*What the task asks:*
Reproduce the lines below without changing anything, but omit the pictures from your answer.

─── Information given

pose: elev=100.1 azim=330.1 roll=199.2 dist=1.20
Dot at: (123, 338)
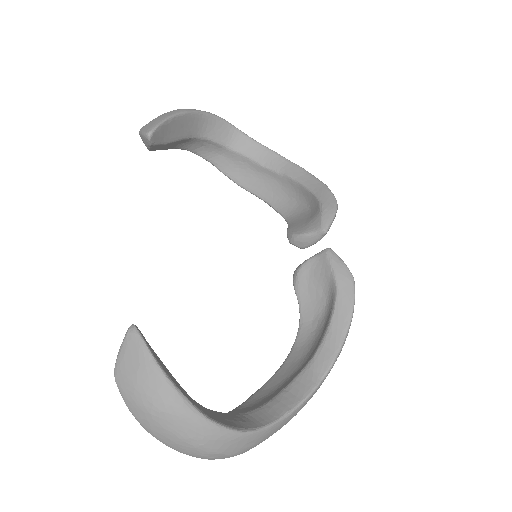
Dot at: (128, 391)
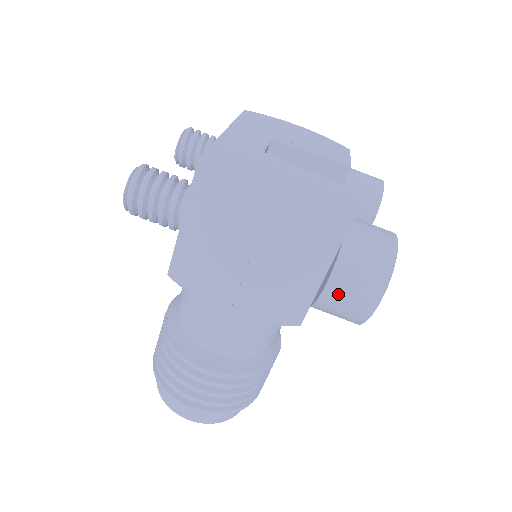
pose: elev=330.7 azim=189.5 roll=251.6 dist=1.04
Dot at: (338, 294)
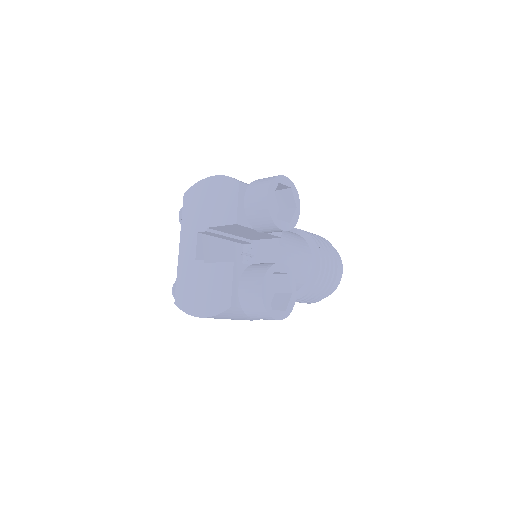
Dot at: occluded
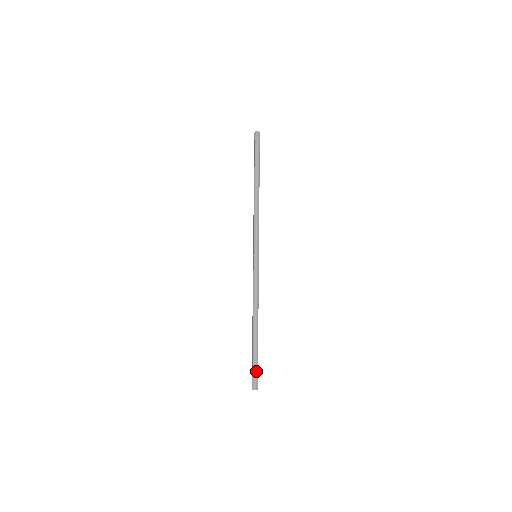
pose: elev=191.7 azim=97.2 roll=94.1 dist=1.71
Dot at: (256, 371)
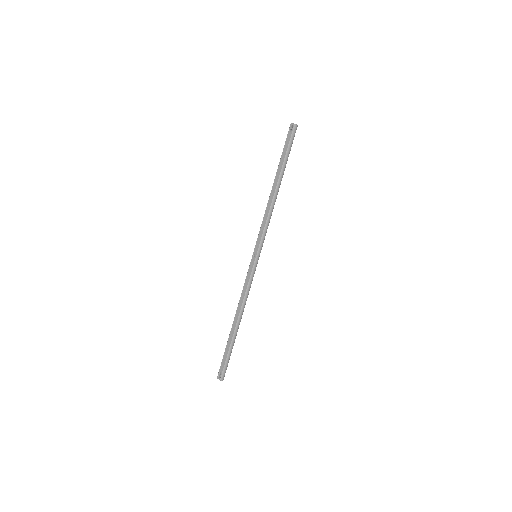
Dot at: occluded
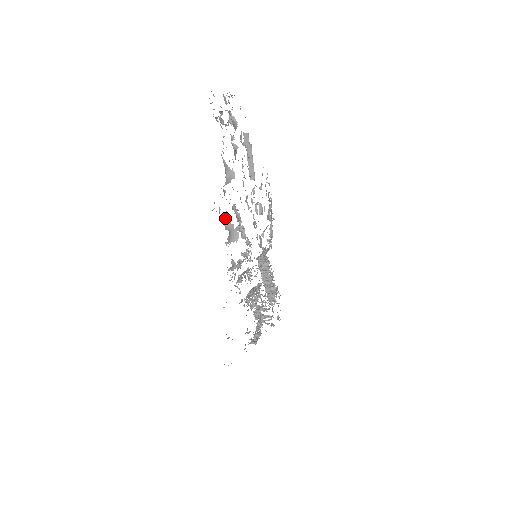
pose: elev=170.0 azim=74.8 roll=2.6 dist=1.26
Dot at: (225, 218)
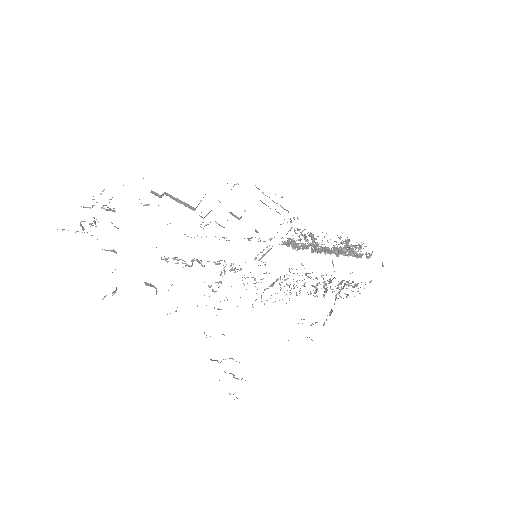
Dot at: occluded
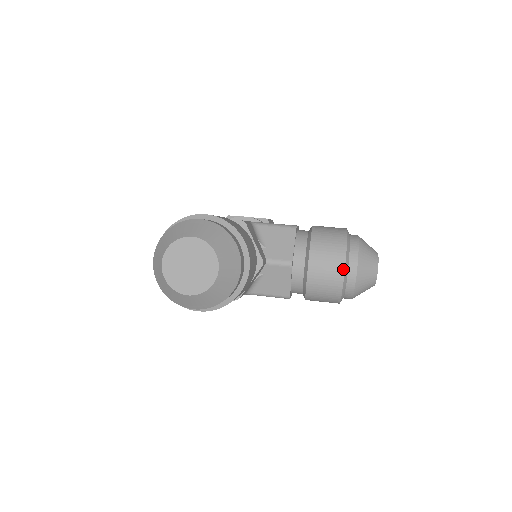
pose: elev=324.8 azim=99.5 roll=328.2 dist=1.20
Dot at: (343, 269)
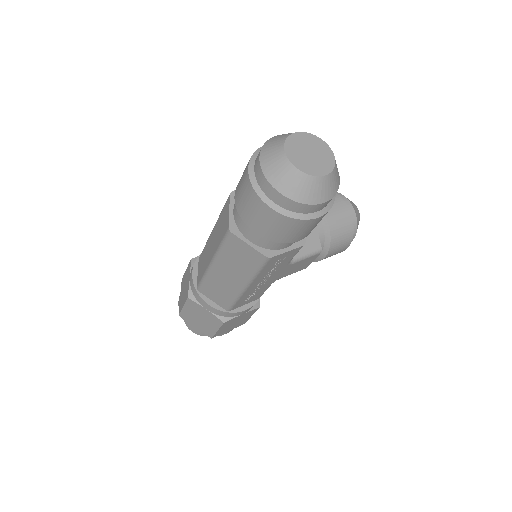
Dot at: (345, 203)
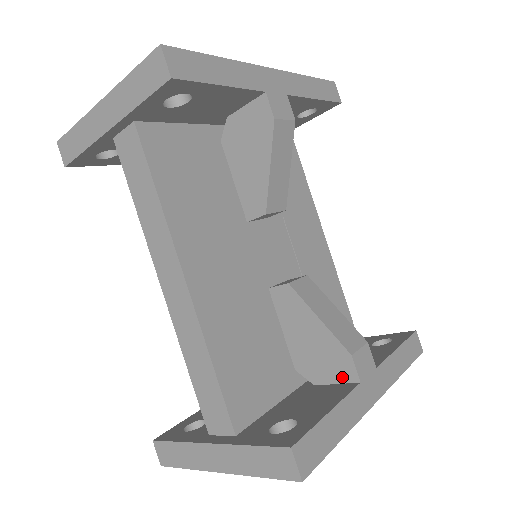
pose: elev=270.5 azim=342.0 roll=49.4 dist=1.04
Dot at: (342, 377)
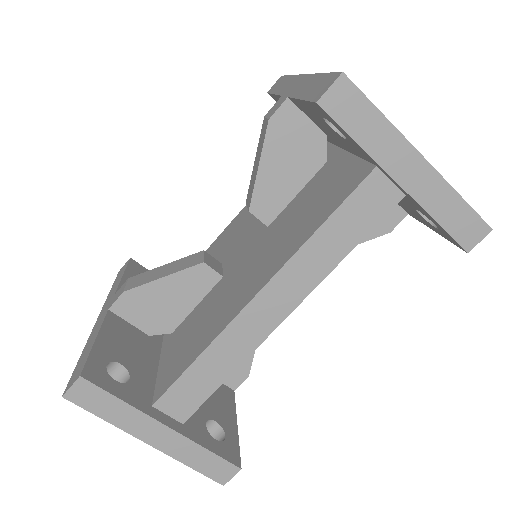
Dot at: (227, 380)
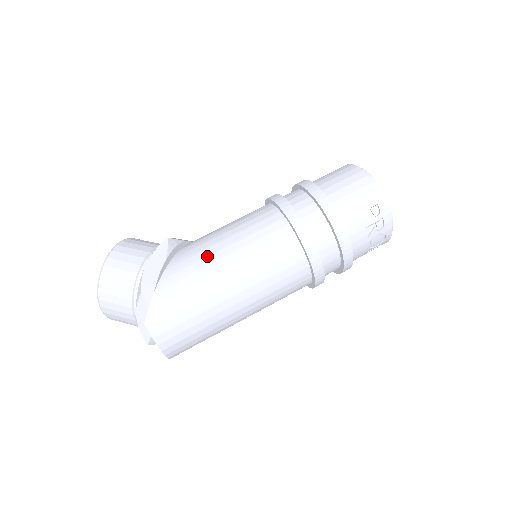
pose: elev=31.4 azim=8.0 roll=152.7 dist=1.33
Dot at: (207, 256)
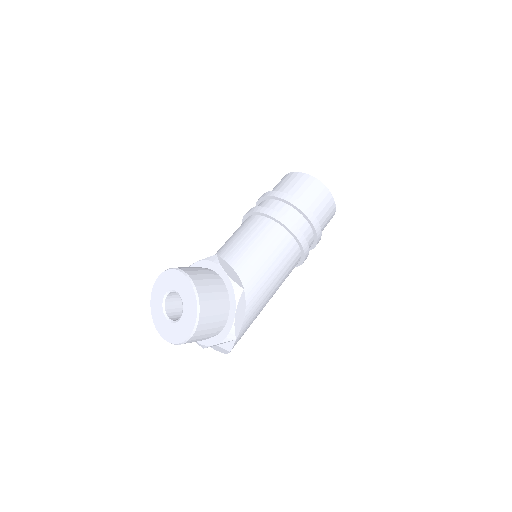
Dot at: (264, 292)
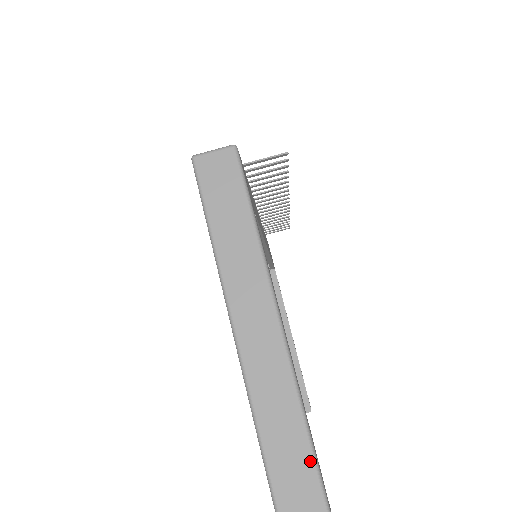
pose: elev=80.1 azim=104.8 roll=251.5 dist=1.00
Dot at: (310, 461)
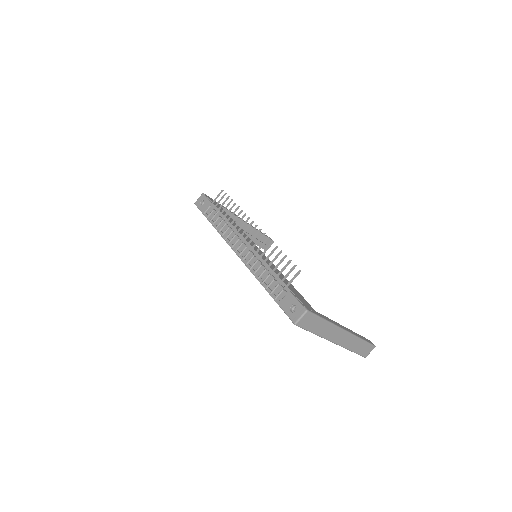
Dot at: (363, 342)
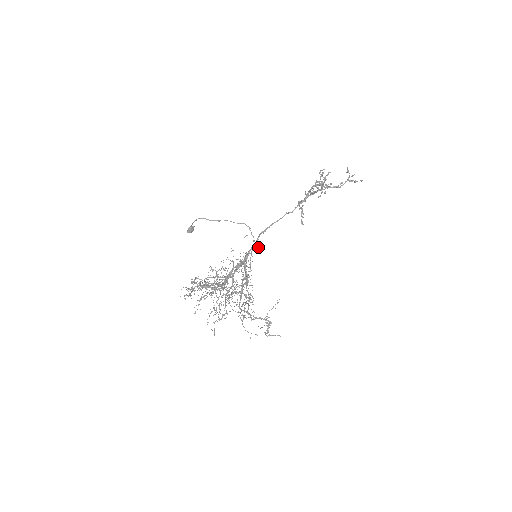
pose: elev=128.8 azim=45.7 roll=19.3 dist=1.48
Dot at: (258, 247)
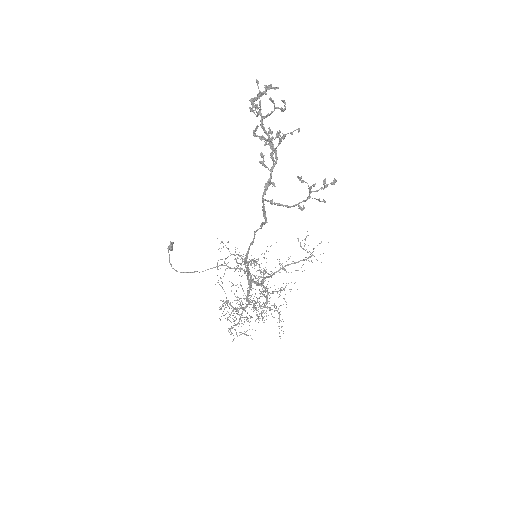
Dot at: occluded
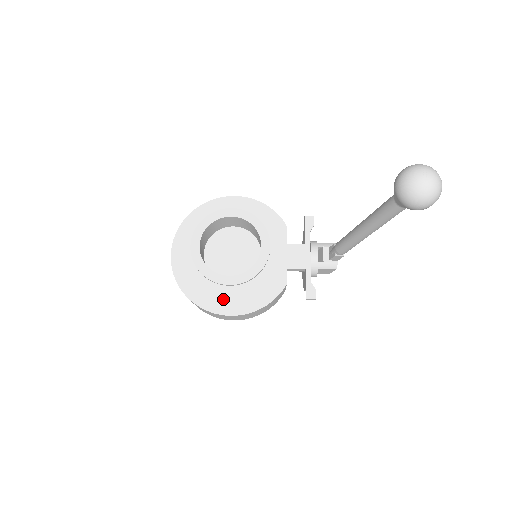
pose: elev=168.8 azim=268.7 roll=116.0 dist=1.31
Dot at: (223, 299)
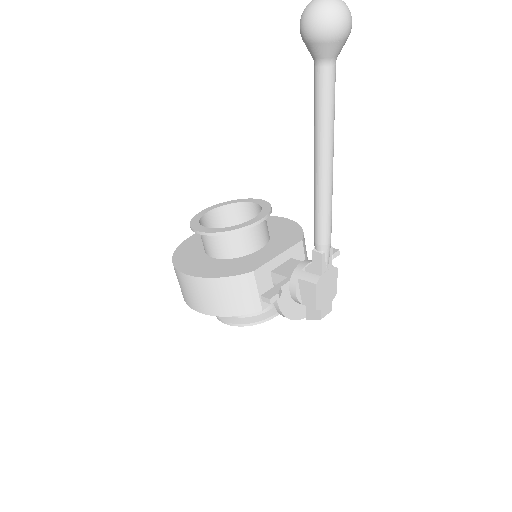
Dot at: (193, 263)
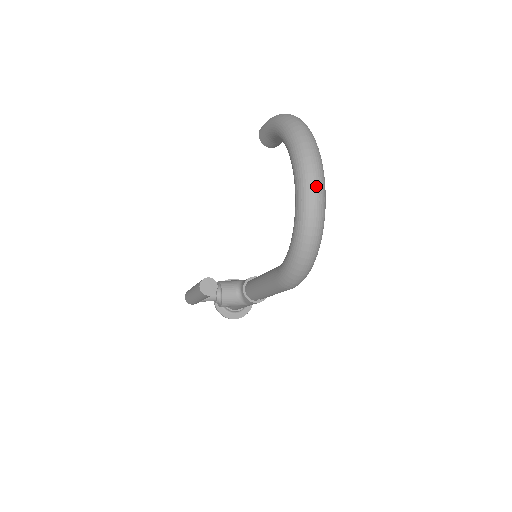
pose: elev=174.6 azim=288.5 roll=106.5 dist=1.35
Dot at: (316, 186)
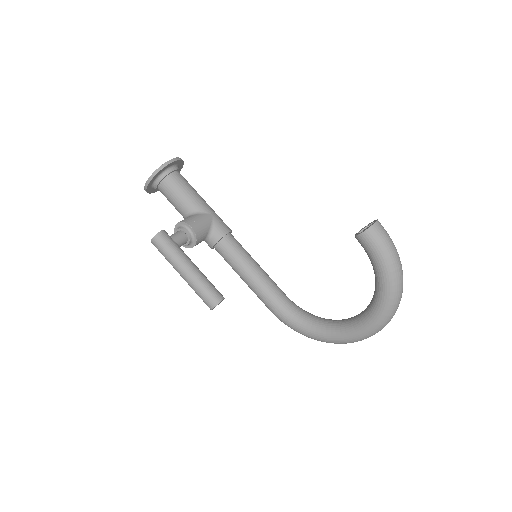
Dot at: occluded
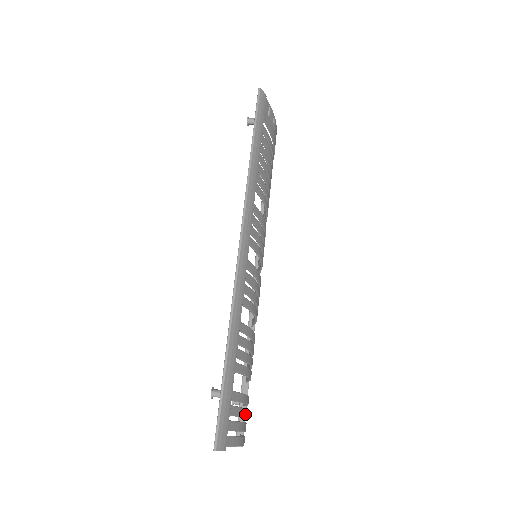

──────

*Task solution:*
pose: elev=100.1 azim=330.1 roll=199.2 dist=1.20
Dot at: (123, 338)
Dot at: (128, 391)
pose: elev=330.7 azim=189.5 roll=251.6 dist=1.04
Dot at: (338, 294)
Dot at: occluded
pose: elev=191.7 azim=97.2 roll=94.1 dist=1.71
Dot at: (256, 371)
Dot at: occluded
pose: elev=170.0 azim=74.8 roll=2.6 dist=1.26
Dot at: (225, 218)
Dot at: occluded
pose: elev=324.8 azim=99.5 roll=328.2 dist=1.20
Dot at: (343, 269)
Dot at: (345, 203)
pose: elev=270.5 azim=342.0 roll=49.4 dist=1.04
Dot at: (342, 377)
Dot at: (227, 380)
pose: elev=31.4 azim=8.0 roll=152.7 dist=1.33
Dot at: (207, 256)
Dot at: (264, 292)
pose: elev=80.1 azim=104.8 roll=251.5 dist=1.00
Dot at: (310, 461)
Dot at: (363, 342)
pose: elev=128.8 azim=45.7 roll=19.3 dist=1.48
Dot at: (258, 247)
Dot at: occluded
pose: elev=168.8 azim=268.7 roll=116.0 dist=1.31
Dot at: (223, 299)
Dot at: (193, 263)
pose: elev=174.6 azim=288.5 roll=106.5 dist=1.35
Dot at: (316, 186)
Dot at: occluded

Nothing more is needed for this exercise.